Exercise goal - With the records in front of you, set every one of them down exactly.

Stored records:
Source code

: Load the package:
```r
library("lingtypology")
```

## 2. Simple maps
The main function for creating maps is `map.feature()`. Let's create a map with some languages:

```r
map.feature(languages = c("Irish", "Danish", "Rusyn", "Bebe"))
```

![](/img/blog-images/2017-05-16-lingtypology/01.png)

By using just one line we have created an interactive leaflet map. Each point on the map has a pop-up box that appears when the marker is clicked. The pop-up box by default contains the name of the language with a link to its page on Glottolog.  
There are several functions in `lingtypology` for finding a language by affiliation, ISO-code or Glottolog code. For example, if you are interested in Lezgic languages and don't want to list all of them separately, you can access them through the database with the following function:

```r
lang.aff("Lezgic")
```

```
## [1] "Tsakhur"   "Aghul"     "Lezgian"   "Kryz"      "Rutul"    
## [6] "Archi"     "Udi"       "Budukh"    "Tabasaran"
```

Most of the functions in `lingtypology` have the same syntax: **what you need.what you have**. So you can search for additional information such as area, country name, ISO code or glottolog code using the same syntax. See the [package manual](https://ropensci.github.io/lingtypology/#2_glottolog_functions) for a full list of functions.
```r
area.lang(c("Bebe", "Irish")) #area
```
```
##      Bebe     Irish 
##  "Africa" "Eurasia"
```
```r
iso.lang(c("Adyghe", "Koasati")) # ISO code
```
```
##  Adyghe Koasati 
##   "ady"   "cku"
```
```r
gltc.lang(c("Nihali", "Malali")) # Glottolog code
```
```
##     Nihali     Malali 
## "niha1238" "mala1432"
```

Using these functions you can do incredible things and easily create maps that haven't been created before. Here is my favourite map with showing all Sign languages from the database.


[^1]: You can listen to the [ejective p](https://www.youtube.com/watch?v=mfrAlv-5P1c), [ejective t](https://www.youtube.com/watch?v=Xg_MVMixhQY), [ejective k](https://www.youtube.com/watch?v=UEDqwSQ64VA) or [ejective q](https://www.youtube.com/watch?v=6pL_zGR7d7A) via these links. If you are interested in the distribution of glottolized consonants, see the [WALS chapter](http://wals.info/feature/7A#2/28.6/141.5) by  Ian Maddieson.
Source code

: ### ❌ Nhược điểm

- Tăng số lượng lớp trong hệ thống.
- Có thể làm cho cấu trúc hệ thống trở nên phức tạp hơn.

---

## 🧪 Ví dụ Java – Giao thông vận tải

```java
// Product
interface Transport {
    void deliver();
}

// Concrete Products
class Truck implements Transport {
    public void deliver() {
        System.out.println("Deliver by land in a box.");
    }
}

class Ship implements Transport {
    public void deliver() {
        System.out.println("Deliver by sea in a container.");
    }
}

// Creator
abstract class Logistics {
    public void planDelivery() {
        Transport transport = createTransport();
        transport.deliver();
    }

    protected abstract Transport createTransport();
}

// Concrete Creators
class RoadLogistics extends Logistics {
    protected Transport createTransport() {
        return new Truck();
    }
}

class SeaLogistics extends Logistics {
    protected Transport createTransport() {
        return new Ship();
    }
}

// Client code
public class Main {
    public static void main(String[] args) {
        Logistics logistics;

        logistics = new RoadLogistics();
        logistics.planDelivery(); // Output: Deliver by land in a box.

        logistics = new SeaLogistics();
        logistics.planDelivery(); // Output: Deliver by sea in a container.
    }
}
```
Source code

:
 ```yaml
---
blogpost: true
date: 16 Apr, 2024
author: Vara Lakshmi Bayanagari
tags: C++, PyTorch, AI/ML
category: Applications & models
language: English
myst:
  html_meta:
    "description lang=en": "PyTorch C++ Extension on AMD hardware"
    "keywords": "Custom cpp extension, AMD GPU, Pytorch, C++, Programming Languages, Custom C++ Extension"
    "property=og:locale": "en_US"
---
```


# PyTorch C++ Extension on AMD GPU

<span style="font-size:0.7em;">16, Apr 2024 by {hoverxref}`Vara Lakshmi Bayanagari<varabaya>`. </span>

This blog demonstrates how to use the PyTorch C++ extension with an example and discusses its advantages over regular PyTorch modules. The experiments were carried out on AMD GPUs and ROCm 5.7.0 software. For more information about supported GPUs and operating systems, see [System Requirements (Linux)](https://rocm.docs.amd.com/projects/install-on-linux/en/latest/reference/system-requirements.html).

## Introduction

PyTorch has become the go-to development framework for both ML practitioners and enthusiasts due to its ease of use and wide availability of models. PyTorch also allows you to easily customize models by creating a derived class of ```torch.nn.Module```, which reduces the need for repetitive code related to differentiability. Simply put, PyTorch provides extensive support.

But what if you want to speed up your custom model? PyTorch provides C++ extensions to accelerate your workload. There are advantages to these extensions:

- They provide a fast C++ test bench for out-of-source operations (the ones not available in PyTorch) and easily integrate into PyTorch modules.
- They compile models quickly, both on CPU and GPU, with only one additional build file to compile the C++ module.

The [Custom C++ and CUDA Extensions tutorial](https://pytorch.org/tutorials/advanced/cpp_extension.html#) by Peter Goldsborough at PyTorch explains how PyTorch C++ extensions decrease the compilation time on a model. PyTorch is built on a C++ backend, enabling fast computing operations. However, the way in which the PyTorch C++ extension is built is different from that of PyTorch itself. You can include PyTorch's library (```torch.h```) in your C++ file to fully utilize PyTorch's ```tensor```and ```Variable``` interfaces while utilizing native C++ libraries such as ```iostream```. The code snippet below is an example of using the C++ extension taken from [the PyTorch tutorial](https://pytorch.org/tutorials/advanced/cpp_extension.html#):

Answer box -
Source code

: Load the package:
```r
library("lingtypology")
```

## 2. Simple maps
The main function for creating maps is `map.feature()`. Let's create a map with some languages:

```r
map.feature(languages = c("Irish", "Danish", "Rusyn", "Bebe"))
```

![](/img/blog-images/2017-05-16-lingtypology/01.png)

By using just one line we have created an interactive leaflet map. Each point on the map has a pop-up box that appears when the marker is clicked. The pop-up box by default contains the name of the language with a link to its page on Glottolog.  
There are several functions in `lingtypology` for finding a language by affiliation, ISO-code or Glottolog code. For example, if you are interested in Lezgic languages and don't want to list all of them separately, you can access them through the database with the following function:

```r
lang.aff("Lezgic")
```

```
## [1] "Tsakhur"   "Aghul"     "Lezgian"   "Kryz"      "Rutul"    
## [6] "Archi"     "Udi"       "Budukh"    "Tabasaran"
```

Most of the functions in `lingtypology` have the same syntax: **what you need.what you have**. So you can search for additional information such as area, country name, ISO code or glottolog code using the same syntax. See the [package manual](https://ropensci.github.io/lingtypology/#2_glottolog_functions) for a full list of functions.
```r
area.lang(c("Bebe", "Irish")) #area
```
```
##      Bebe     Irish 
##  "Africa" "Eurasia"
```
```r
iso.lang(c("Adyghe", "Koasati")) # ISO code
```
```
##  Adyghe Koasati 
##   "ady"   "cku"
```
```r
gltc.lang(c("Nihali", "Malali")) # Glottolog code
```
```
##     Nihali     Malali 
## "niha1238" "mala1432"
```

Using these functions you can do incredible things and easily create maps that haven't been created before. Here is my favourite map with showing all Sign languages from the database.


[^1]: You can listen to the [ejective p](https://www.youtube.com/watch?v=mfrAlv-5P1c), [ejective t](https://www.youtube.com/watch?v=Xg_MVMixhQY), [ejective k](https://www.youtube.com/watch?v=UEDqwSQ64VA) or [ejective q](https://www.youtube.com/watch?v=6pL_zGR7d7A) via these links. If you are interested in the distribution of glottolized consonants, see the [WALS chapter](http://wals.info/feature/7A#2/28.6/141.5) by  Ian Maddieson.
Source code

: ### ❌ Nhược điểm

- Tăng số lượng lớp trong hệ thống.
- Có thể làm cho cấu trúc hệ thống trở nên phức tạp hơn.

---

## 🧪 Ví dụ Java – Giao thông vận tải

```java
// Product
interface Transport {
    void deliver();
}

// Concrete Products
class Truck implements Transport {
    public void deliver() {
        System.out.println("Deliver by land in a box.");
    }
}

class Ship implements Transport {
    public void deliver() {
        System.out.println("Deliver by sea in a container.");
    }
}

// Creator
abstract class Logistics {
    public void planDelivery() {
        Transport transport = createTransport();
        transport.deliver();
    }

    protected abstract Transport createTransport();
}

// Concrete Creators
class RoadLogistics extends Logistics {
    protected Transport createTransport() {
        return new Truck();
    }
}

class SeaLogistics extends Logistics {
    protected Transport createTransport() {
        return new Ship();
    }
}

// Client code
public class Main {
    public static void main(String[] args) {
        Logistics logistics;

        logistics = new RoadLogistics();
        logistics.planDelivery(); // Output: Deliver by land in a box.

        logistics = new SeaLogistics();
        logistics.planDelivery(); // Output: Deliver by sea in a container.
    }
}
```
Source code

:
 ```yaml
---
blogpost: true
date: 16 Apr, 2024
author: Vara Lakshmi Bayanagari
tags: C++, PyTorch, AI/ML
category: Applications & models
language: English
myst:
  html_meta:
    "description lang=en": "PyTorch C++ Extension on AMD hardware"
    "keywords": "Custom cpp extension, AMD GPU, Pytorch, C++, Programming Languages, Custom C++ Extension"
    "property=og:locale": "en_US"
---
```


# PyTorch C++ Extension on AMD GPU

<span style="font-size:0.7em;">16, Apr 2024 by {hoverxref}`Vara Lakshmi Bayanagari<varabaya>`. </span>

This blog demonstrates how to use the PyTorch C++ extension with an example and discusses its advantages over regular PyTorch modules. The experiments were carried out on AMD GPUs and ROCm 5.7.0 software. For more information about supported GPUs and operating systems, see [System Requirements (Linux)](https://rocm.docs.amd.com/projects/install-on-linux/en/latest/reference/system-requirements.html).

## Introduction

PyTorch has become the go-to development framework for both ML practitioners and enthusiasts due to its ease of use and wide availability of models. PyTorch also allows you to easily customize models by creating a derived class of ```torch.nn.Module```, which reduces the need for repetitive code related to differentiability. Simply put, PyTorch provides extensive support.

But what if you want to speed up your custom model? PyTorch provides C++ extensions to accelerate your workload. There are advantages to these extensions:

- They provide a fast C++ test bench for out-of-source operations (the ones not available in PyTorch) and easily integrate into PyTorch modules.
- They compile models quickly, both on CPU and GPU, with only one additional build file to compile the C++ module.

The [Custom C++ and CUDA Extensions tutorial](https://pytorch.org/tutorials/advanced/cpp_extension.html#) by Peter Goldsborough at PyTorch explains how PyTorch C++ extensions decrease the compilation time on a model. PyTorch is built on a C++ backend, enabling fast computing operations. However, the way in which the PyTorch C++ extension is built is different from that of PyTorch itself. You can include PyTorch's library (```torch.h```) in your C++ file to fully utilize PyTorch's ```tensor```and ```Variable``` interfaces while utilizing native C++ libraries such as ```iostream```. The code snippet below is an example of using the C++ extension taken from [the PyTorch tutorial](https://pytorch.org/tutorials/advanced/cpp_extension.html#):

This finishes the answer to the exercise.